:: DOCUMENT EXCERPT ::

It was hard for me to ask for help that day, and it still is difficult today. I don’t like seeming weak or incapable to my peers, my coworkers, my friends, especially not to my husband… but that’s what we are, isn’t it? We’re all just blindfolded students on a journey to learn to ask for help when we can’t find our way. It’s not about the end of the maze, though that’s what the rope (and society) tells us. It’s about humbling ourselves and casting aside the arrogance and insecurities that keep us walking in circles, and that prevent us from experiencing the fullness of God’s peace.
It’s freeing to finally admit to myself that I’m not capable of making it through a single day in my attempts to “be a good person” on my own. It doesn’t work like that because goodness- righteousness- comes from God, and we can’t receive it until we stop walking in circles and ask Him to guide us to it.
That’s what I’ve been meditating on since the beginning of this new year- I’ve been seeking God’s strength and admitting my weakness. Because even at my best, I am unworthy of His grace, yet he extends it freely to me, and to all who humbly come before Him.
I resolve to quit walking in circles (it’s dizzying, it truly is) and to instead stop and take in the stillness, and let the Father lead me.

:::

> PROBLEM 1
Reproduce word for word the part of the reflection on asking for help above, starting at "It’s freeing to" and ending at "guide us to it.".
> PROBLEM 2
In the reflection on asking for help above, the writer names the people they dislike seeming weak or incapable to. List every one of them.

:: COLLECTED MATERIAL ::

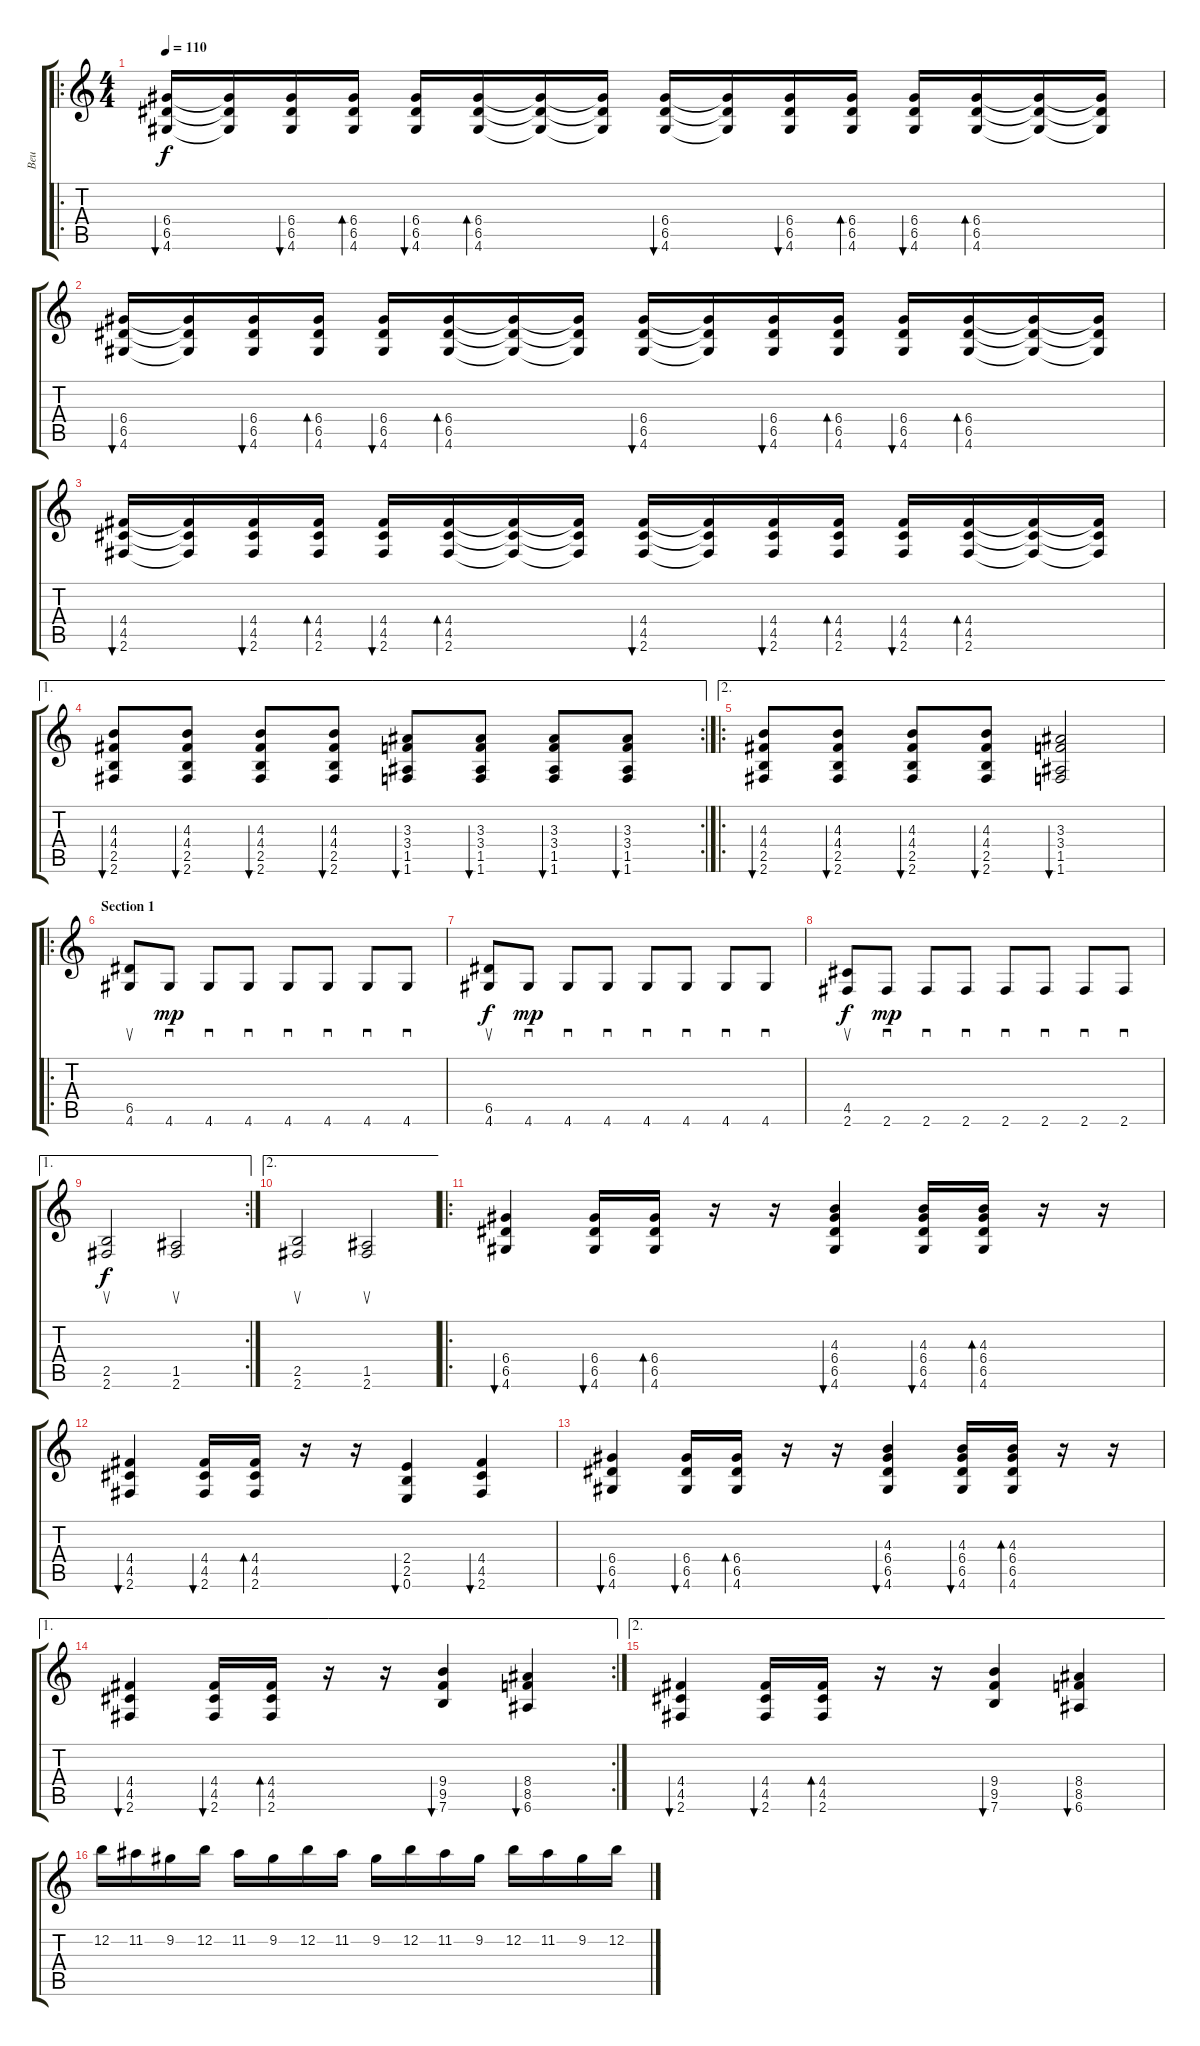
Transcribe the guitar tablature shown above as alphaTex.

:::

> TASK RESULT 1
It’s freeing to finally admit to myself that I’m not capable of making it through a single day in my attempts to “be a good person” on my own. It doesn’t work like that because goodness- righteousness- comes from God, and we can’t receive it until we stop walking in circles and ask Him to guide us to it.

> TASK RESULT 2
- peers
- coworkers
- friends
- husband